Readings in “value” June 2015 (2)

Benneworth, P. (2015). Tracing how arts and humanities research translates, circulates and consolidates in society. How have scholars been reacting to diverse impact and public value agendas? Arts and Humanities in Higher Education, 14(1), 45–60. http://doi.org/10.1177/1474022214533888

This article was part of a series concentrating on impact and value, and published in the journal Arts and Humanities in Higher Education. Benneworth argues that our history of social progress over recent centuries has been driven by research and technological developments. More recently this has changed, with “a shortening of the time span deemed socially (read: politically) acceptable between state investments and public results.” (Benneworth 2015, 46).
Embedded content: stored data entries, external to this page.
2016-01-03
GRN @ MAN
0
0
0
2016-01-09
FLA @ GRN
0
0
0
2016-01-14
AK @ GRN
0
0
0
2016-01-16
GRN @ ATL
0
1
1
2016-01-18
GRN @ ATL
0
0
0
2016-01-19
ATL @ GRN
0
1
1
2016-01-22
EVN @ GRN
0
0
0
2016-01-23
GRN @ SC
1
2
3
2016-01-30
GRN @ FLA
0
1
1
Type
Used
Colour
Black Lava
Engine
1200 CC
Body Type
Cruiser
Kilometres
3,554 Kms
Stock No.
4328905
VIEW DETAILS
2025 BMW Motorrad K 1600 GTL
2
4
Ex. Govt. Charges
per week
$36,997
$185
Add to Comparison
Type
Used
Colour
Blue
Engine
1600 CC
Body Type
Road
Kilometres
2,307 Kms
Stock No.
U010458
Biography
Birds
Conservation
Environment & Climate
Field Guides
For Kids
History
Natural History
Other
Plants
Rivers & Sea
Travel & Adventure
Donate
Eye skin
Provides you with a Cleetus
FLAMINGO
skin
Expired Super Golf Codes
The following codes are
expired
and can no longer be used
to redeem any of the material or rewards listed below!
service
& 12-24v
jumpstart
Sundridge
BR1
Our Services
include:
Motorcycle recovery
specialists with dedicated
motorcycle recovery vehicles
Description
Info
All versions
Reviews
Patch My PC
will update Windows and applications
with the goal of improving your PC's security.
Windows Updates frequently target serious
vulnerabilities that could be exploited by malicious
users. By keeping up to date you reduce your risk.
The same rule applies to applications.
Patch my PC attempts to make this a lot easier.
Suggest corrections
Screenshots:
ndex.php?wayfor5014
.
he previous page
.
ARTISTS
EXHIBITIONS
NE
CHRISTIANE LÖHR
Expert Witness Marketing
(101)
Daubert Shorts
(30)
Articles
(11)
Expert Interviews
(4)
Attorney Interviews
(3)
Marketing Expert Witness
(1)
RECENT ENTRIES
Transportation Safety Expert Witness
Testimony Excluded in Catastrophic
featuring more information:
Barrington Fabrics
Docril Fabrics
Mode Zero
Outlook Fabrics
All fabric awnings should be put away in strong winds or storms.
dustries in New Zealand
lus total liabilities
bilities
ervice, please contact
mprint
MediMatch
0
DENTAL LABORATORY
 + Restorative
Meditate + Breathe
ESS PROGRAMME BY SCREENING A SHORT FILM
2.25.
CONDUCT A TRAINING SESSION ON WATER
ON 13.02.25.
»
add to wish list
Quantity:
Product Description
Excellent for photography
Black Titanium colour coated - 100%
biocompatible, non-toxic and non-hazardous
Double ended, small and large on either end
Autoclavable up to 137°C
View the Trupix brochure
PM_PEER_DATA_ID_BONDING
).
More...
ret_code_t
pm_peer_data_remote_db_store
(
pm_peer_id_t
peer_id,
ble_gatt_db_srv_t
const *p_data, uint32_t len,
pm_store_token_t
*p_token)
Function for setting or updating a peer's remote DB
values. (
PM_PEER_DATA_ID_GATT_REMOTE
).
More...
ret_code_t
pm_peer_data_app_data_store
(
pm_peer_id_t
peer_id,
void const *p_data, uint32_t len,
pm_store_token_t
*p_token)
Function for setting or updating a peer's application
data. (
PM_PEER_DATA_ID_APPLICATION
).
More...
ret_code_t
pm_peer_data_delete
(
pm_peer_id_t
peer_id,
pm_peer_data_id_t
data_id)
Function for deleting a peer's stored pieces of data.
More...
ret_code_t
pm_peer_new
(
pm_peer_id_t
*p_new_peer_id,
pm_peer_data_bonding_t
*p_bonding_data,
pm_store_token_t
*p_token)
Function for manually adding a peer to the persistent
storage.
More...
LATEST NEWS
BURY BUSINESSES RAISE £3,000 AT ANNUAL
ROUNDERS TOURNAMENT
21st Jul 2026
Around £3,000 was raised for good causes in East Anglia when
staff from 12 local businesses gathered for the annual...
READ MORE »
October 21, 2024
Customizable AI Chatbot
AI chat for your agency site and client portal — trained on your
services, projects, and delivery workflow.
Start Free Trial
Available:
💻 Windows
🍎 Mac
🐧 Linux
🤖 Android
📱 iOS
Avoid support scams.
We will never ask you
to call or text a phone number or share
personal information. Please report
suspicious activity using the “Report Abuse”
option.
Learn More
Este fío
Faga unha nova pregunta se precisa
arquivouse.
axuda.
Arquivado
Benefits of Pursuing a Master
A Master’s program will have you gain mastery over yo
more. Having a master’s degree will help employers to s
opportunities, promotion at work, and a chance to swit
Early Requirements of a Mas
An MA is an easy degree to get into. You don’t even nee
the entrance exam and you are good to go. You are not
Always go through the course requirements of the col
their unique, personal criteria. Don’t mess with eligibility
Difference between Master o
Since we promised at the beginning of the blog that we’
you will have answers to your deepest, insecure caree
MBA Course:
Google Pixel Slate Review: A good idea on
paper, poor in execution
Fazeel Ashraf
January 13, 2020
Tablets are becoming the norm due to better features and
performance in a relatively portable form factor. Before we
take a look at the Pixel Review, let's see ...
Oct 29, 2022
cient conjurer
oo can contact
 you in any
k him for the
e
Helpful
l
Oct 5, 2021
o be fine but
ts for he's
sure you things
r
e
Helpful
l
This has led to gloomy predictions for the future of the arts and humanities, in particular those whose practice is funded by central government. There is a widespread belief that the kinds of measures that are being used by policy makers to assess the success or failure of research are ones that fail to capture the true worth of many activities within the arts and humanities. The aim in this paper is to provide case studies of research in the humanities that have had demonstrable impact (at a political and public policy level). The paper also argues that the fact that the original ideas can be traced from the initial researchers, with proof of “knowledge-upscaling” (Benneworth 2015, 46), shows the value and the impact of humanities research.

This is dubbed a “‘traceable upscaling’ vision of research impact” (Benneworth 2015, 48). He contends “that the ‘gloom in the humanities’ arises because humanities research has failed to develop both a coherent model of how research creates wider value and a comparably convincing argument of ‘traceable upscaling’” and argues that “Knowledge transfer sees innovators delineate knowledge for their own purposes, contextualise it, make it definable, define it and ultimately take ownership of it” (Benneworth 2015, 48–49).

For Benneworth, part of the tracing process is about humanities researchers detailing the activities that they undertake to ensure that their work achieves impact (e.g. engagement behaviours, with research showing that humanities researchers are extensively engaged in public, private and voluntary sectors). Humanities researchers also contribute to creative industries and provide a critical and deciphering role in examining the way society develops “humanities research underpins the development of complementary capacities to more technical research and this helps drive a good, civilised society” (Benneworth 2015, 50). The author argues that there is no model for traceable upscaling and that this is the reason why many humanities researchers are ambivalent about justifying their research and their disciplines, in particular in terms of social utility.